In medical school, physicians learn to use the power of medicine to treat disease and restore health. But when a cure might not be possible, many of us outside of palliative care lack training on how to initiate difficult conversations about serious illness with patients and families.
To improve the care of seriously ill patients at Baylor Scott & White Health, we sought an approach that would equip family physicians, internists, cardiologists, oncologists, geriatricians and others with the skills to have more frequent, better, and earlier conversations with patients about what’s most important to them. This approach allows us to take a patient-centered, population health approach to supportive and palliative care that also improves job quality for healthcare providers.
Palliative care is sometimes confused with hospice or considered to be a hospital service only for patients in their final days. In fact, palliative care is specialized medical care that seeks to provide relief from the symptoms and stress of a serious illness with the goal of improving quality of life for both the patient and the family.
Our philosophy is that supportive and palliative care is appropriate at any age and any stage of a serious illness and should be available in the outpatient and home settings. By training more non-palliative care clinicians to communicate effectively, we enable more patients and families facing serious illness to make earlier, more informed choices that reflect their values, reduce suffering, enhance family well-being, and improve quality of life. Research shows that discussing these issues eases patient stress and leads to better clinical outcomes and improved patient experiences.

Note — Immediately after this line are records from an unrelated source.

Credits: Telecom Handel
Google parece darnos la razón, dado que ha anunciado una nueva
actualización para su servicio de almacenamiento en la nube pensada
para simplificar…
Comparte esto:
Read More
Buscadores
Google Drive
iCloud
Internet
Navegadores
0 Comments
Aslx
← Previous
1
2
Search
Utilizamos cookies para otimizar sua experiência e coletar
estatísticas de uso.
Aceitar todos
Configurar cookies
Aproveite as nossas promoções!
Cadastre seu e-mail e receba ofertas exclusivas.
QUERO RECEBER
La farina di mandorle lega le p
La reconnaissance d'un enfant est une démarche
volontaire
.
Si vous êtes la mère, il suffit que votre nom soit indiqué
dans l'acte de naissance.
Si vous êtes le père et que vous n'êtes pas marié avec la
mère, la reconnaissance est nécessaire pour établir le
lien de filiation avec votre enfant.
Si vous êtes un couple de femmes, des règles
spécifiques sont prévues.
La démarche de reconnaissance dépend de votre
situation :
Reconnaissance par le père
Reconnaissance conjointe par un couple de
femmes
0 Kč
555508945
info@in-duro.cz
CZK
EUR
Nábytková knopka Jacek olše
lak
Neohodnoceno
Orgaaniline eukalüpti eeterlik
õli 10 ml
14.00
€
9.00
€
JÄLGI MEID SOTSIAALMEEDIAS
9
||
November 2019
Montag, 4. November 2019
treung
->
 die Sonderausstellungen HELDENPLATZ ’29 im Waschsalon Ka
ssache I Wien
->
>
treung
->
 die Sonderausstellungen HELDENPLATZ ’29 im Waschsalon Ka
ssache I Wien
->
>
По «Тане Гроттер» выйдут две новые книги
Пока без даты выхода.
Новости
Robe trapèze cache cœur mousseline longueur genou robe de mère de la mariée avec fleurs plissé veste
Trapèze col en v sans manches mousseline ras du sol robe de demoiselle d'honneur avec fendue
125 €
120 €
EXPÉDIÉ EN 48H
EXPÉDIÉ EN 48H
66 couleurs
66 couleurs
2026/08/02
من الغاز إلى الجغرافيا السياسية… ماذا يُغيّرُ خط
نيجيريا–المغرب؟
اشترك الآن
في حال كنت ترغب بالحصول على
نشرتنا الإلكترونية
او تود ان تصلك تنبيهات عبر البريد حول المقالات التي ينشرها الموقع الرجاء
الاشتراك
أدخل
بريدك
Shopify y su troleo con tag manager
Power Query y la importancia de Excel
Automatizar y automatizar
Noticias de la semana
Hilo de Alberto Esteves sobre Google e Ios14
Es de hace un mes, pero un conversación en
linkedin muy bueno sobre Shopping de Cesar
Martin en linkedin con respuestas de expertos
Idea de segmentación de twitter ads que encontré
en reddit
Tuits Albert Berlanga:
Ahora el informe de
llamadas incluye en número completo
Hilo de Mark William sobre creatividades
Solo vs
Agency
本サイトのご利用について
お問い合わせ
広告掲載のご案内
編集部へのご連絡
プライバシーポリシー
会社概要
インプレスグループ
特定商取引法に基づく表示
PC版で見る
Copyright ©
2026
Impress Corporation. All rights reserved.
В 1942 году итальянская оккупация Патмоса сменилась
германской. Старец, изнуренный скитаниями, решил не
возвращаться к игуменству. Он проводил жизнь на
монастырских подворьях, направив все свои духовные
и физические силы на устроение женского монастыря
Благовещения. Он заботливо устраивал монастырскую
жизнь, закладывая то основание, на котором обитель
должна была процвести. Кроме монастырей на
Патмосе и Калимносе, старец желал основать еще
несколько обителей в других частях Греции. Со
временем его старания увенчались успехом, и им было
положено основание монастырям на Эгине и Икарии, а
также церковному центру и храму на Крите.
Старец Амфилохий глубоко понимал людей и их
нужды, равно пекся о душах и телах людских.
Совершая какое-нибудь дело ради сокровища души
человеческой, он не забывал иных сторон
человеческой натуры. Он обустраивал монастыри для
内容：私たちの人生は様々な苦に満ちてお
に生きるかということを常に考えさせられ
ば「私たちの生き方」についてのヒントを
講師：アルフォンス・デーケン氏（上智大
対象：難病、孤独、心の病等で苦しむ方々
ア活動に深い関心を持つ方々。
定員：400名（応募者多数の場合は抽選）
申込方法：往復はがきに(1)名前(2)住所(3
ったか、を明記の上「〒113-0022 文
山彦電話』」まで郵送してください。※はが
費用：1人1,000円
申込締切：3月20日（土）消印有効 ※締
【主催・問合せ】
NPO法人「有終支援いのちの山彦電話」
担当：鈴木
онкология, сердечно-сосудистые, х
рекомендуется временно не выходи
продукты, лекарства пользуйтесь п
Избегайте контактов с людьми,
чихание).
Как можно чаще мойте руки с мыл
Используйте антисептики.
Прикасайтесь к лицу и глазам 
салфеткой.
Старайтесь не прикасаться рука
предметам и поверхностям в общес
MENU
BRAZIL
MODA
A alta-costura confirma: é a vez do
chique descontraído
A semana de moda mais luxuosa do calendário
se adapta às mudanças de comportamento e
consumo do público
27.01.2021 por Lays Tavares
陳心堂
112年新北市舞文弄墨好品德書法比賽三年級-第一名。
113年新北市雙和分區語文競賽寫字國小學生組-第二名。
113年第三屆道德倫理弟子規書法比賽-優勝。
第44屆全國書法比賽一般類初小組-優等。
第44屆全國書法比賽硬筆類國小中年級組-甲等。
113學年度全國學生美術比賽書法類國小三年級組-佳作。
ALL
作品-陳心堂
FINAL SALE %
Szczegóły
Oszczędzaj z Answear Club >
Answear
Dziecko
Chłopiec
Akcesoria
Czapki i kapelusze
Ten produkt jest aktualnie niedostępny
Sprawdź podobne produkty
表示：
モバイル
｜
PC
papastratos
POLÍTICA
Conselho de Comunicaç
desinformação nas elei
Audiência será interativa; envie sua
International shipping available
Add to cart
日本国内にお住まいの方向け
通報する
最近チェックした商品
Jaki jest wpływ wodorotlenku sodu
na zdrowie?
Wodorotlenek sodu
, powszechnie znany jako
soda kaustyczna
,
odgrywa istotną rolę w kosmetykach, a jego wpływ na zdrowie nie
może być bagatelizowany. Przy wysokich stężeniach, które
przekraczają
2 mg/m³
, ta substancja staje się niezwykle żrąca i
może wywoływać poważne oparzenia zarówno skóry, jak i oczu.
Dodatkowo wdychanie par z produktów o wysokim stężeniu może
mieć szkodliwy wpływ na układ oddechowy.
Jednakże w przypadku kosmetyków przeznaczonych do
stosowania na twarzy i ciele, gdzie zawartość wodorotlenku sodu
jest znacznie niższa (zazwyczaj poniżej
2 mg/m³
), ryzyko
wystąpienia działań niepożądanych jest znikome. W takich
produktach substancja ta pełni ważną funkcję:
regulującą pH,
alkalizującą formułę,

An Evidence-Based Approach
We chose to adopt the Serious Illness Conversation and Care Planning Program developed by Ariadne Labs, a joint center of Brigham and Women’s Hospital and the Harvard T.H. Chan School of Public Health, because it is closely aligned with our own vision of supportive and palliative care. It is evidence-based and addresses clinician-behavior and system changes, such as making serious-illness conversations part of daily workflows, documentation, and follow-up. The program helps overcome barriers that non-palliative care physicians face by providing patient selection guidance, systems for conducting and revisiting conversations, and a process for measurement, feedback, and continuous improvement.
As part of the program, teams of our palliative care physicians based in North and Central Texas trained at Ariadne Labs in Boston to learn how to mentor other clinicians on using the program tools. Scott & White Medical Center-Temple began the program in October 2016, starting with oncologists, cardiologists, and geriatricians, and our North Texas hospitals are beginning this spring.
Clinician learners role-play with patient actors using the program’s conversation guide, which helps clinicians apply the tools and have more impactful conversations. The guide allows clinicians to get to what matters most to patients by asking often-overlooked questions, such as:
- What do you understand about your illness?
- What are your biggest worries?
- What gives you strength?
Physicians using the guide are pleasantly surprised by how effectively it draws out information about a patient’s priorities, values, and goals.
Easy to Implement
Almost any health system can implement key components of the program. An important first step is to identify who would benefit from these conversations. In our organization, we start with patients who we think could die within the next 12 months. We schedule time for the patient, family members, and care team to discuss their goals of care, including what trade-offs the patient might want to make—or is unwilling to make—to extend life. Then we create a document that reflects these desires and make the document available to the broader care team, including the hospital care team, through the patient’s electronic health record.
We are already finding that, in addition to creating a standardized document recording the patient’s answers to key questions, this process is prompting patients to prepare or modify advance directives.
The program is about asking people what’s most important to them, and the answer is not always living longer. Understanding priorities early supports the quadruple aim—better outcomes, better patient experience, lower costs, and improved job quality for healthcare providers—and ultimately leads to what’s best for patients.
Clifford Fullerton, MD, MSc, is president, Baylor Scott & White Quality Alliance, Dallas.